PostPosted: Sun Jul 13, 2008 6:29 pm    Post subject: Re: massless or massive photon? Reply with quote

"Juan R. González-Álvarez" <juanREMOVE@canonicalscience.com> wrote in
message news:pan.2008.07.13.11.35.50@canonicalscience.com...
Quote:
Pmb wrote on Sat, 12 Jul 2008 21:35:10 -0400:

Peter, on the other hand, sometimes makes a good point. Unlike Koobee
and Juan and Sue, he's not a crackpot, there are just some
(unfortunately, permanent) gaps in his understanding of physics.

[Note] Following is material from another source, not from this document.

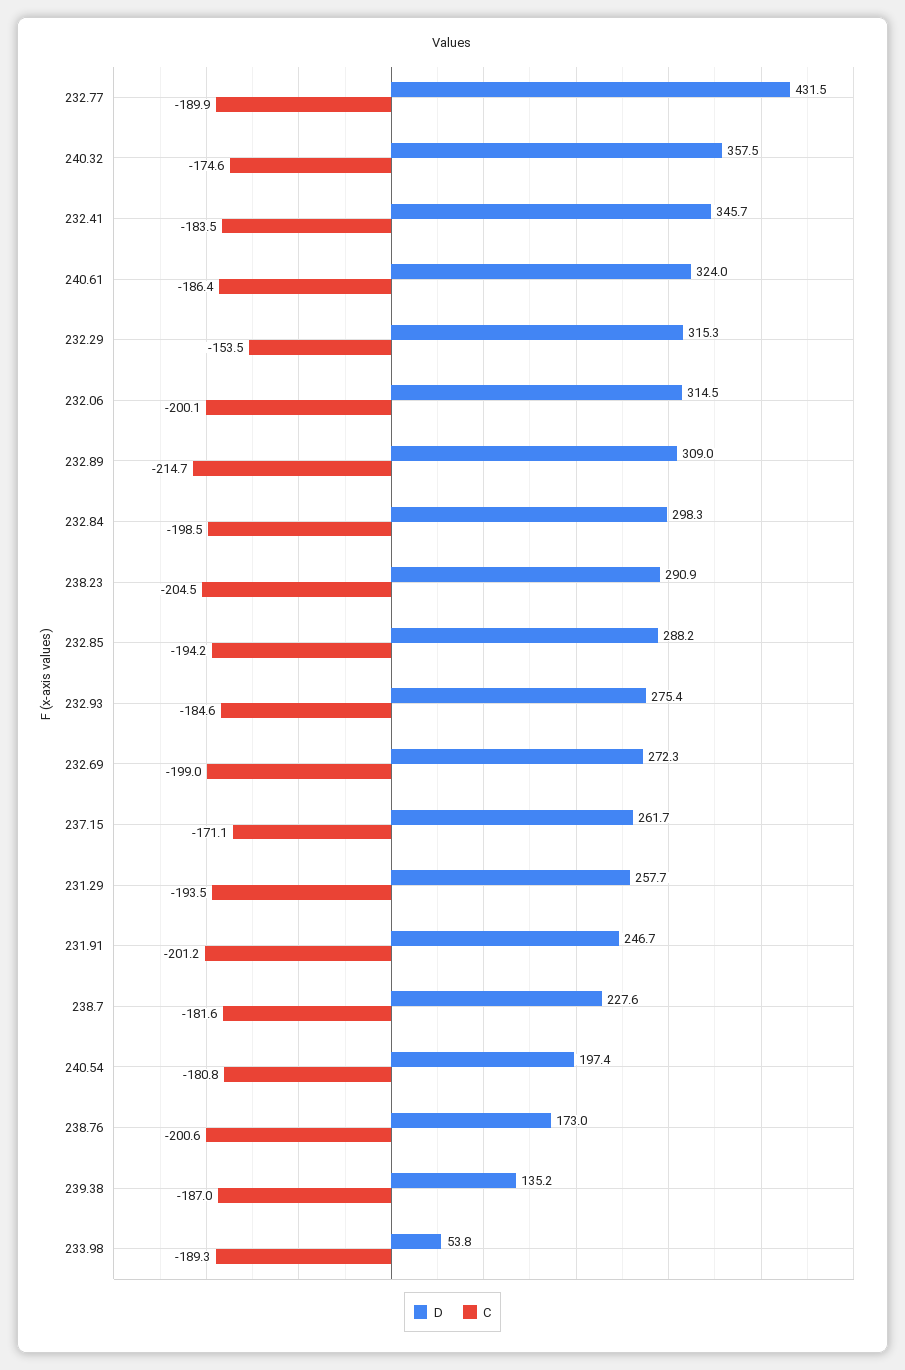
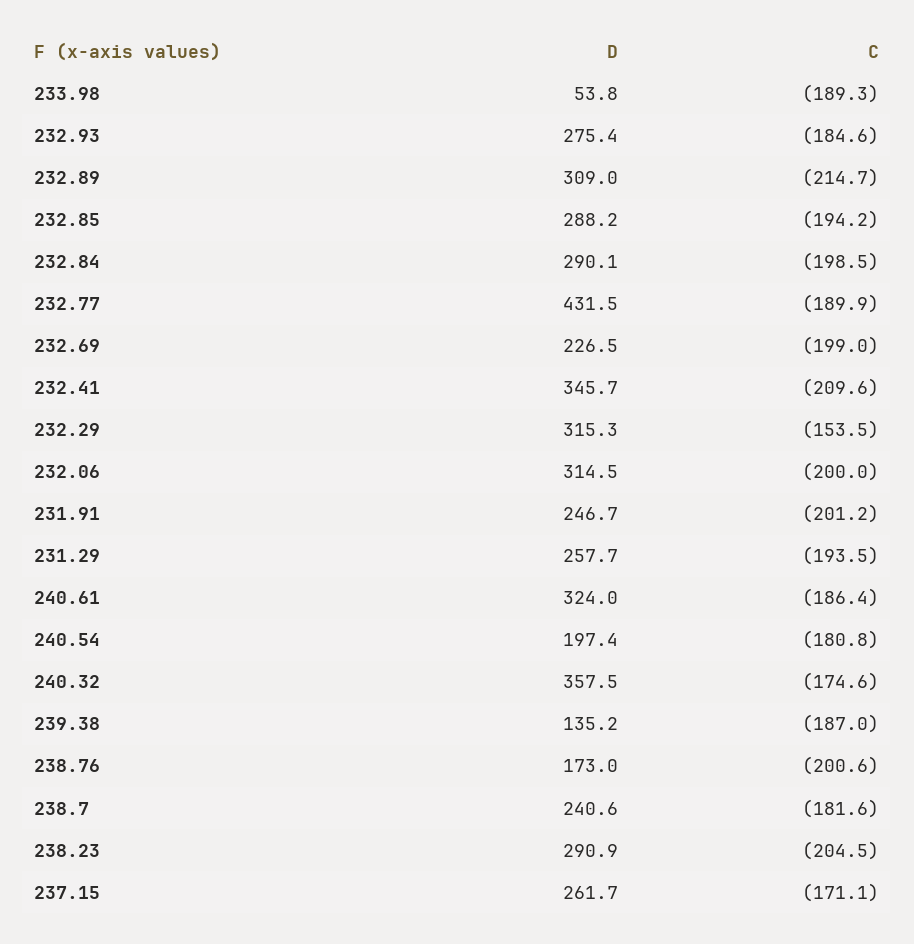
C, 232.41: -183.5 -> -209.6
C, 232.06: -200.1 -> -200
D, 232.84: 298.3 -> 290.1
D, 232.69: 272.3 -> 226.5
D, 238.7: 227.6 -> 240.6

Easy claims to make Daryl. Why not state these supposed gaps and I'll
show you where (1) you're wrong or (2) I realized it and posted a
correction.

Pete

As explained in future version of guidelines, crackpots claim for
mistakes in other's knowledge but don't say where. /Ad hominem/ attacks
is a usual tactic they use.

Notice also how crackpot Daryl confound the Lagrangian written in terms
of four velocities v^b with the Lagrangian written in terms of four
proper velocities u^b.

The terms "proper velocity" and "4-velocity" are most often used to refer to
exactly the same object.

Quote:
See also the difference in minus sign in his
proper frame Lagrangian.

I am not sure if crackpot Daryl know why I wrote the minus Smile

The choice of the minus sign makes the energy come out with the right sign.
If not then its still an integral of motion anyway. No matter what the minus
sign is, the equations of motion are the same.